The waiter and the cook came to our table a few times to find out who could eat what, or not. To clarify that the vine leaves were stuffed with rice and meat, not just rice. That it was a pork and potatoes stew, not chicken and potatoes. That there was no meat in the salads or in the beans. There were smiles around the table, as the back and forth continued for some time. In the end, we all ate what we wanted, off the same table.
Famagusta is a medieval walled city in the Turkish part. We went there, after crossing another border between the south and the north. A large stone wall bounded the ancient city. A maze of cobbled streets led us down to the ruins of old churches. The woman at the information centre told us, “You should visit the Cathedral of St Nicholas. And the Church of St Peter and Paul.”

The front of St Nicholas Cathedral – the Lala Mustafa Pasha Mosque, Famagusta. Photo: Sandeep Raina.
The beautifully architected Gothic churches were operating as mosques since the 1500s, when the Ottomans had converted them. I stood in front of a beautiful building which looked like a church on the outside and the sign said: Cathedral of St Nicholas/ Lala Mustafa Pasha Mosque. I was confused. This didn’t sit well in my head. I wondered what made it a church or a mosque? Was it the architecture, the colour of the stones, the shape of the arches, the spire or a minar, the symbol of a cross or a crescent, or was it the people who prayed inside it? Dark clouds gathered above, and sudden rain drenched me.

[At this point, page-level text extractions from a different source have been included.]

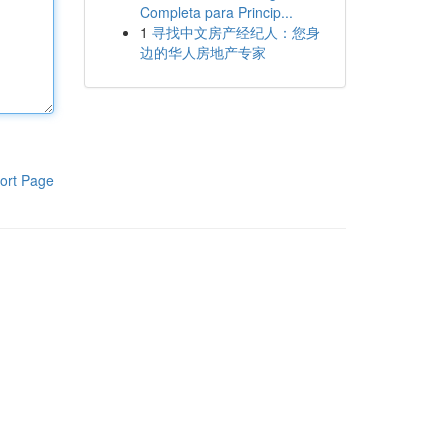
Completa para Princip...
1
寻找中文房产经纪人：您身
边的华人房地产专家
ort Page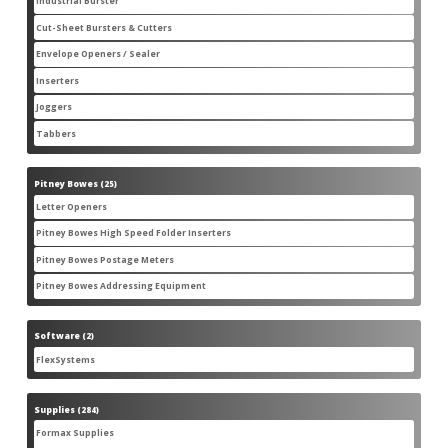
Industrial Burster
1
1
product
Cut-Sheet Bursters & Cutters
2
2
products
Envelope Openers / Sealer
3
3
products
Inserters
7
7
products
Joggers
3
3
products
Tabbers
2
2
products
Pitney Bowes
25
25
products
Letter Openers
3
3
products
Pitney Bowes High Speed Folder Inserters
7
7
products
Pitney Bowes Postage Meters
5
5
products
Pitney Bowes Addressing Equipment
1
1
product
Software
2
2
products
FlexSystems
2
2
products
Supplies
284
284
products
Formax Supplies
55
55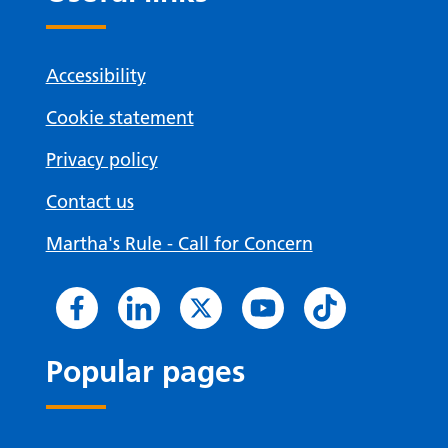
Accessibility
Cookie statement
Privacy policy
Contact us
Martha's Rule - Call for Concern
Popular pages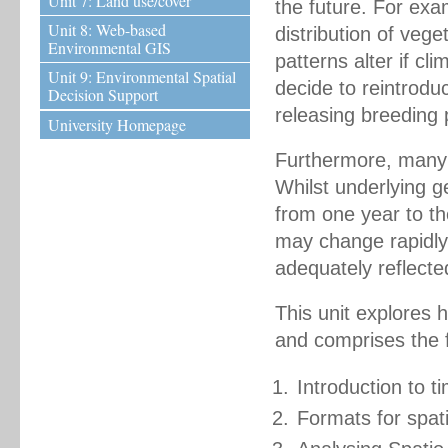
Unit 7: Land use/cover
the future. For ex
Unit 8: Web-based
distribution of vege
Environmental GIS
patterns alter if c
Unit 9: Environmental Spatial
decide to reintroduc
Decision Support
releasing breeding p
University Homepage
Furthermore, many 
Whilst underlying 
from one year to th
may change rapidly
adequately reflecte
This unit explores
and comprises the f
Introduction to 
Formats for spat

After an hour of heavy downpour, a brilliant rainbow appeared, arcing over the Cathedral of St Nicholas/ Lala Mustafa Pasha Mosque, lending a brilliant golden hue to its intricately carved ancient front. The clouds above me began to clear.

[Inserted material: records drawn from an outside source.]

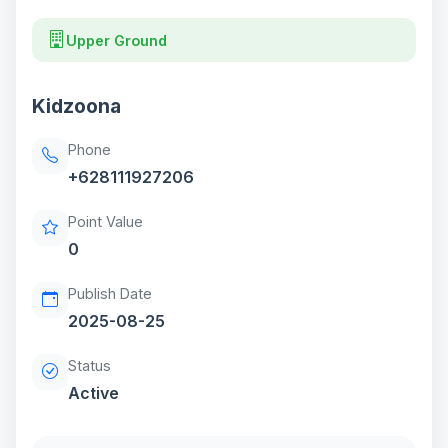
Upper Ground
Kidzoona
Phone
+628111927206
Point Value
0
Publish Date
2025-08-25
Status
Active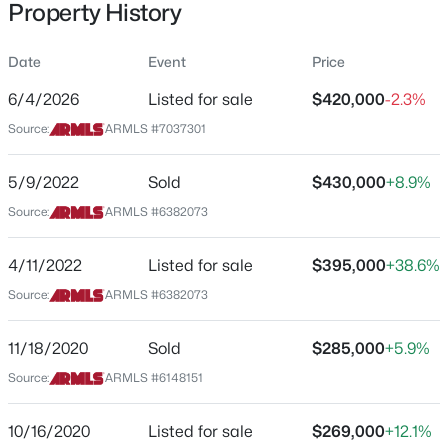
Property History
Residential
Property Sub Type
Date
Event
Price
Single-Family
6/4/2026
Listed for sale
$420,000
-2.3%
Price per Sq Ft
$525,000
Source:
ARMLS #7037301
Active
$279
3
3
1638
0.1
Date Listed
5/9/2022
Sold
$430,000
+8.9%
Beds
Baths
Sqft
Acres
Jun 4, 2026
18654 39th St, Phoenix, AZ 85050
Source:
ARMLS #6382073
MLS#: 7063095
4/11/2022
Listed for sale
$395,000
+38.6%
Location
Source:
ARMLS #6382073
New - 15 Mins Ago
Street Address
2633 81st Ln
11/18/2020
Sold
$285,000
+5.9%
Source:
ARMLS #6148151
City
Phoenix
10/16/2020
Listed for sale
$269,000
+12.1%
State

I still wanted to see the Dervish dance; the spiritual dance popularised by Rumi centuries ago. On our last day in Cyprus, we crossed over again to the Turkish part of Nicosia. I saw the Whirling Dervish sign again. A man called Fatih sat beside a table near the closed Cathedral of St Sofia/Selimiye mosque. We bought tickets from him, and he said, “I am the dervish.”

St Peter and St Paul Cathedral – Sinan Pasha Mosque, Famagusta. Photo: Sandeep Raina.
He led us to a small hall, where we sat with other tourists. Haunting music began to play, and Fatih appeared in costume. He whirled in an ankle length red skirt, an arm raised to the sky, and an arm pointing to the earth. As he danced, my thoughts swirled round and round. I did not understand the words of the song playing. I did not know the meaning of his motions, but something told me that this was what we were all in: a dance, a brief dance.
That it is not fasting that makes us Hindu, Muslim or Christian. Or eating meat or not eating meat. Or the mosque or the church. It is not the cemetery where we lie. It is the rainbow that arches high above us, the clouds that tear open, the rain that pours, the sun that shines, the waves that crash, the tears that flow, and the smile that lights up faces. It is the joys and sorrows of our heart that make us Hindus, Muslims or Christians.
Rest is all stones. Small, coloured stones stuck in mosaics, or large stones crumbling inside old walls. People preserve them, cover them, decorate them with symbols, deities, and carve them. But it’s the dance of the dervish, the feverish pitch of the swirling sky and the earth, the constant dance that keeps everything in harmony.
As the dervish went round and round, his long red skirt blooming into a swirling red poppy, his white tunic breaking into surfs, and his black cloak enveloping him like a calming night sky, I saw the spire of a church, the minar of a mosque and the shikhara of a temple, all in his tall cap. His head tilted to a side, a gentle calm washed over his face, as his eyes closed in divine bliss.
Sandeep Raina was born and brought up in Kashmir. He lives in London.